Date and Time: Friday, January 21st, 3:15-4:15 pm
Speaker: Junmin Wang, Boston University
Zoom link: https://gwu-edu.zoom.us/s/98013143310
Title: How Retroactivity Affects the Behavior of Incoherent Feed-Forward Loops
Abstract: An incoherent feed-forward loop (IFFL) is a network motif known for its ability to accelerate responses and generate pulses. Though functions of IFFLs are well studied, most previous computational analysis of IFFLs used ordinary differential equation (ODE) models where retroactivity, the effect downstream binding sites exert on the dynamics of an upstream transcription factor (TF), was not considered.

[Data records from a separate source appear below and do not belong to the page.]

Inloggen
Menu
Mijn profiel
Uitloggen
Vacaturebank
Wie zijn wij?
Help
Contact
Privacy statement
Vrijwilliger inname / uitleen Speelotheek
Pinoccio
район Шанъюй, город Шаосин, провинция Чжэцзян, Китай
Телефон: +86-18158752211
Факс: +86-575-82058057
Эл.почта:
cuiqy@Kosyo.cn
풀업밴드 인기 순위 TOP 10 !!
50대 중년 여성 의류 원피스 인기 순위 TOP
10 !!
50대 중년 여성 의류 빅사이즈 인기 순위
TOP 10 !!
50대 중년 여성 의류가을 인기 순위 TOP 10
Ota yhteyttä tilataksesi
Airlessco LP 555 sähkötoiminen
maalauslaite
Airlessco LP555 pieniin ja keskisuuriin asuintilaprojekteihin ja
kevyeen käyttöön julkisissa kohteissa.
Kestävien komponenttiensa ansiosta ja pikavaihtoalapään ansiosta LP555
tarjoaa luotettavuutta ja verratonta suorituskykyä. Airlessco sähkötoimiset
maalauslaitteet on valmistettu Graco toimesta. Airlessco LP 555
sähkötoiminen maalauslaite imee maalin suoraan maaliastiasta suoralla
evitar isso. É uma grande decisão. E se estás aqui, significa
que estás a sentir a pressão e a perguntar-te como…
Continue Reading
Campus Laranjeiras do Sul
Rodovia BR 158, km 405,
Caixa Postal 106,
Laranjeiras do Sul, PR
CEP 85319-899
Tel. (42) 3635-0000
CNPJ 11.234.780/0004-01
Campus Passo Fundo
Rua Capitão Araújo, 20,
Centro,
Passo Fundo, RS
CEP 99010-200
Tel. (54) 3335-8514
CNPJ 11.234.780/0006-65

It remains an open question to understand the behavior of IFFLs in contexts with high levels of retroactivity, e.g., in cells transformed/transfected with high-copy plasmids, or in eukaryotic cells where a TF binds to numerous high-affinity binding sites in addition to one or more functional target sites. Here we study the behavior of IFFLs by simulating and comparing ODE models with different levels of retroactivity. We find that increasing retroactivity in an IFFL can increase, decrease, or keep the network's response time and pulse amplitude constant. This suggests that increasing retroactivity, traditionally considered as an impediment to designing robust synthetic systems, could be exploited to improve the performance of IFFLs. We compare the behaviors of IFFLs to negative autoregulatory loops, another sign-sensitive response-accelerating network motif, and find that increasing retroactivity in a negative autoregulated circuit can only slow the response. The inability of a negative autoregulatory loop to flexibly handle retroactivity may have contributed to its lower abundance in eukaryotic relative to bacterial regulatory networks, a sharp contrast to the significant abundance of IFFLs in both cell types.